From the vCenter Server shell
execute:
/opt/vmware/vpostgres/current/bin/psql -U postgres -d VCDB -c "select pg_drop_replication_slot('vpg_archiver');"
pg_drop_replication_slot
--------------------------
(1 row)
Query the pg_replication_slots
once more to validate its removal.
/opt/vmware/vpostgres/current/bin/psql -U postgres -d VCDB -c "select * from pg_replication_slots;"
slot_name | plugin | slot_type | datoid | database | temporary | active | active_pid | xmin | catalog_xmin | restart_lsn | confirmed_flush_lsn | wal_status | safe_wal_size | two_phase
-----------+--------+-----------+--------+----------+-----------+--------+------------+------+--------------+-------------+---------------------+------------+---------------+-----------
(0 rows)
As a final step before trying to restart the vmware-postgres-archiver
service, is the deletion of already existing segments
within /storage/archive/vpostgres/
.
root@vcsa [ ~ ] df -h /storage/archive/vpostgres/
Filesystem Size Used Avail Use% Mounted on
/dev/mapper/archive_vg-archive 49G 4.8G 42G 11% /storage/archive
Remove it: rm /storage/archive/vpostgres/*
Start the vmware-postgres-archiver
service:
service-control --start vmware-postgres-archiver
Operation not cancellable. Please wait for it to finish...

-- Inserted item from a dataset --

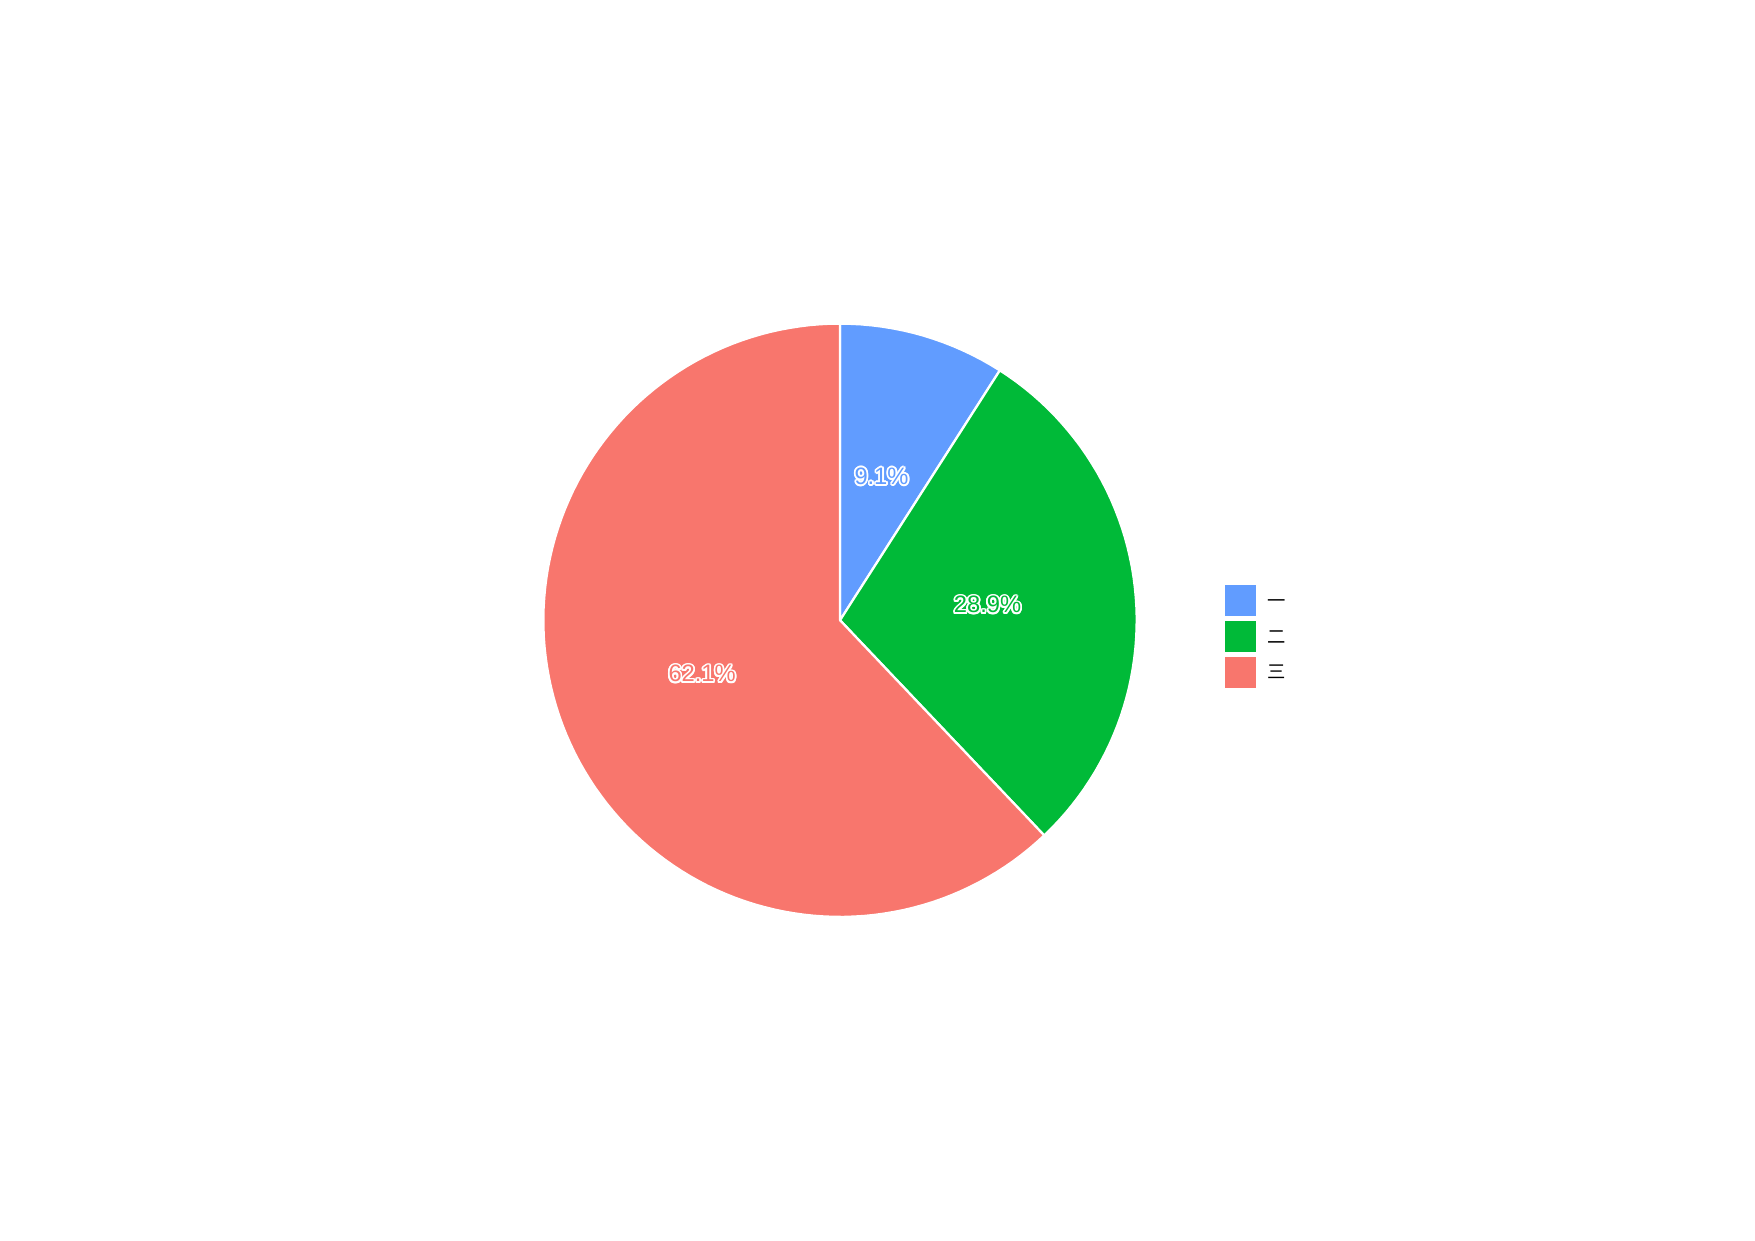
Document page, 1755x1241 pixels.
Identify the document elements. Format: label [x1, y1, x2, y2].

text_box [277, 249, 1478, 992]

Performing start operation on service vmware-postgres-archiver...
Successfully started service vmware-postgres-archiver
After bringing the service back into operating state, I started a new backup.

As you can see on Figure II, it took a few attempts but ultimately, it works again. Maybe the VCSA needed a moment to sort things out.